L’intervention menée par les États-Unis en 2001 en réponse à l’attaque du 11 septembre contre l’Amérique par al-Qaïda, qui avait été réfugiée par les talibans, était la première et jusqu’à présent la seule fois où la clause de défense mutuelle de l’OTAN (article 5) avait été invoqué. Les deux décennies suivantes ont vu une terrible perte de vie, avec plus de 160 000 morts afghans et près de 8 000 morts occidentaux. Le coût pour les seuls États-Unis de la guerre en Afghanistan est estimé à environ 2 000 milliards de dollars. Les décideurs occidentaux et afghans ont commis de graves erreurs politiques, et un bilan complet les attend.

Pourtant, l’effort n’a pas été vain. Al-Qaida a été chassé. La vie de beaucoup s’est considérablement améliorée, surtout celle des femmes. Il existe maintenant une société civile afghane qui est instruite et connectée avec le monde comme jamais auparavant. Et il a nos numéros de téléphone portable.

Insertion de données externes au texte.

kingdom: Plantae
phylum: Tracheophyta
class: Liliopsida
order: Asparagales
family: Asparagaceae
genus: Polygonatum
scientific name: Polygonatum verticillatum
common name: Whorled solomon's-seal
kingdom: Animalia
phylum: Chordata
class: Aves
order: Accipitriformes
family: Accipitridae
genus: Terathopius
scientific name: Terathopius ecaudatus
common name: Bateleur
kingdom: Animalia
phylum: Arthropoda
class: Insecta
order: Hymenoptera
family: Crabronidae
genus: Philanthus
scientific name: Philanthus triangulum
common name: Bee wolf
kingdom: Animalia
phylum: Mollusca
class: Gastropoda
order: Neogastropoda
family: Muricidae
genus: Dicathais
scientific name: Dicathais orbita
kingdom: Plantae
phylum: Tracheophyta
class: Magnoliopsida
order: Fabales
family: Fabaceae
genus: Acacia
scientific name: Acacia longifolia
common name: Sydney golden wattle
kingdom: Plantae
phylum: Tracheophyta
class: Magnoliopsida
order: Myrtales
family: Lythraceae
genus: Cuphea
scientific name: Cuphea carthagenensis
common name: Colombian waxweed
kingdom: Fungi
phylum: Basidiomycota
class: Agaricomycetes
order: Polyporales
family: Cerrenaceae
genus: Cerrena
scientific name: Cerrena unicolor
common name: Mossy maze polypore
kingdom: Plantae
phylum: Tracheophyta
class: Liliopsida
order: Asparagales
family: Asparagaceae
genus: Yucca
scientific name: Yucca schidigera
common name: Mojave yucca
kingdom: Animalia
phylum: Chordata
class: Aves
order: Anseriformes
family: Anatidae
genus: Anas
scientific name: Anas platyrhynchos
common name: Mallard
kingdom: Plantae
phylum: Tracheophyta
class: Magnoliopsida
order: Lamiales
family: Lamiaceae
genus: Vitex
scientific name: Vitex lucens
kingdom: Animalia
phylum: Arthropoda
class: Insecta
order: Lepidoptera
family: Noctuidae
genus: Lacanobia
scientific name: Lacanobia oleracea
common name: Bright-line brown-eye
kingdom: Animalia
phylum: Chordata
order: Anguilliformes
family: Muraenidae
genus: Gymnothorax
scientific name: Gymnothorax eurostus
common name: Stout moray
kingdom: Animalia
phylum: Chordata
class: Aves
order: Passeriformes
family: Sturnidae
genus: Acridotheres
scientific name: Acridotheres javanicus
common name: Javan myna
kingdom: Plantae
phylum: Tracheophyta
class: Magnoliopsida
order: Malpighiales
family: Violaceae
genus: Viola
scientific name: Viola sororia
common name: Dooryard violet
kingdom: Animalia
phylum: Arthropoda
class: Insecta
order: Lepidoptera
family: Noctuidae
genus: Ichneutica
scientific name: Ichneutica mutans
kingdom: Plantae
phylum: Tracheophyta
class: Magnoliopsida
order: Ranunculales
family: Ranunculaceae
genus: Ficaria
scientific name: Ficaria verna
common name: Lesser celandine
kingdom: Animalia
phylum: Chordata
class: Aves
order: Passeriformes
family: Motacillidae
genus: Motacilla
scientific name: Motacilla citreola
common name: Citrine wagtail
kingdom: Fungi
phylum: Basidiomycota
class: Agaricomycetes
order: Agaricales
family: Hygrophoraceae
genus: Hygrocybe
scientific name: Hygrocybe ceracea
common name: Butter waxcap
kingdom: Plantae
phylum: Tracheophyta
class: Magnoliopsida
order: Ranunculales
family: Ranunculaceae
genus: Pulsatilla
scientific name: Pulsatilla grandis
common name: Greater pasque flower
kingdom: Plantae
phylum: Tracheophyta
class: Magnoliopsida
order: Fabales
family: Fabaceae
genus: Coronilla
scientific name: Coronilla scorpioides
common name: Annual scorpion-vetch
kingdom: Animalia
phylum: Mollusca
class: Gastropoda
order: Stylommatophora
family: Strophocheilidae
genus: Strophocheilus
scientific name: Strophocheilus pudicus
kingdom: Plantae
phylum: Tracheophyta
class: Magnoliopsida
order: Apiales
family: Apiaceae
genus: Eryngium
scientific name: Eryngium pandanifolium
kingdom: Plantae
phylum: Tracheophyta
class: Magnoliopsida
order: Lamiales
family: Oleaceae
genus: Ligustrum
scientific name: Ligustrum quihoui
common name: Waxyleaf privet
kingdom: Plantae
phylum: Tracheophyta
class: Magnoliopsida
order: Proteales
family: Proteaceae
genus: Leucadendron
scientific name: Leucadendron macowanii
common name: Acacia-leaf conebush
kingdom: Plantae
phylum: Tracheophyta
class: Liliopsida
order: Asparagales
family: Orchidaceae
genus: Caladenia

Ce n’est pas seulement l’Afghanistan qui a changé; cela nous a aussi changés en Occident. Le département américain de la Défense estime que 832 000 soldats américains ont servi en Afghanistan. Les experts allemands que j’ai interrogés ont estimé le nombre à 150 000 pour leur pays. À son apogée, la mission de stabilisation de l’OTAN comprenait 130 000 soldats de 50 pays. Ajoutez à cela un nombre incalculable de diplomates, de travailleurs humanitaires et de journalistes. Plus que tout autre conflit depuis la fin de la guerre froide, cette mission a façonné la vie professionnelle et les identités politiques de toute une génération en Occident.

Comme l’a déclaré la ministre allemande de la Défense Annegret Kramp-Karrenbauer dans un discours d’introspection la semaine dernière : « L’Afghanistan, c’est aussi notre identité en tant que nation, une nation qui veut défendre et faire ce qui est juste.

Le résultat de l’acte final, mais encore inachevé, de l’intervention de l’Occident en Afghanistan déterminera sa légitimité. Et ce qui se passe maintenant affectera la confiance entre les politiciens, les sociétés civiles et les forces armées pour les années à venir.

Notre priorité doit maintenant être de sauver les Afghans. Mais nous nous sauvons aussi.